PROBLEM DETAILS: Reproduce, word for word, the passage of the vocals-extraction text from "Extracting the Vocals" up to and including "the AI processing.".

Start of DOCUMENT TEXT

Extracting the Vocals Track
Unlike vocal removal where we mix the instrumental tracks, here we simply keep only the vocals:
// Create audio buffer from vocals only
const vocalBuffer = audioContext.createBuffer(
2,
result.vocals.left.length,
44100
);
vocalBuffer.copyToChannel(result.vocals.left, 0);
vocalBuffer.copyToChannel(result.vocals.right, 1);
This creates a stereo audio buffer containing only the isolated vocals.
Deep Dive: The DemucsProcessor Class
Let's examine how the DemucsProcessor class works. This is the heart of the AI processing.

End of DOCUMENT TEXT
Start of MATERIAL PROVIDED

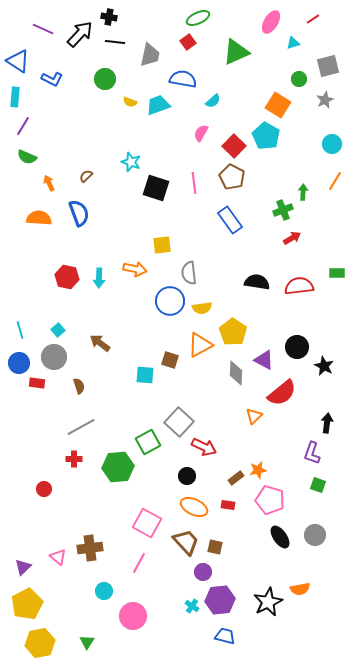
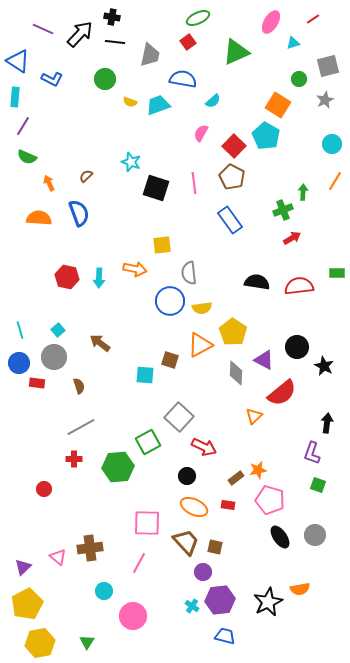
black cross at (109, 17): moved 3 px right
gray square at (179, 422): moved 5 px up
pink square at (147, 523): rotated 28 degrees counterclockwise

End of MATERIAL PROVIDED

OUTPUT FOR THIS TASK:
Extracting the Vocals Track
Unlike vocal removal where we mix the instrumental tracks, here we simply keep only the vocals:
// Create audio buffer from vocals only
const vocalBuffer = audioContext.createBuffer(
2,
result.vocals.left.length,
44100
);
vocalBuffer.copyToChannel(result.vocals.left, 0);
vocalBuffer.copyToChannel(result.vocals.right, 1);
This creates a stereo audio buffer containing only the isolated vocals.
Deep Dive: The DemucsProcessor Class
Let's examine how the DemucsProcessor class works. This is the heart of the AI processing.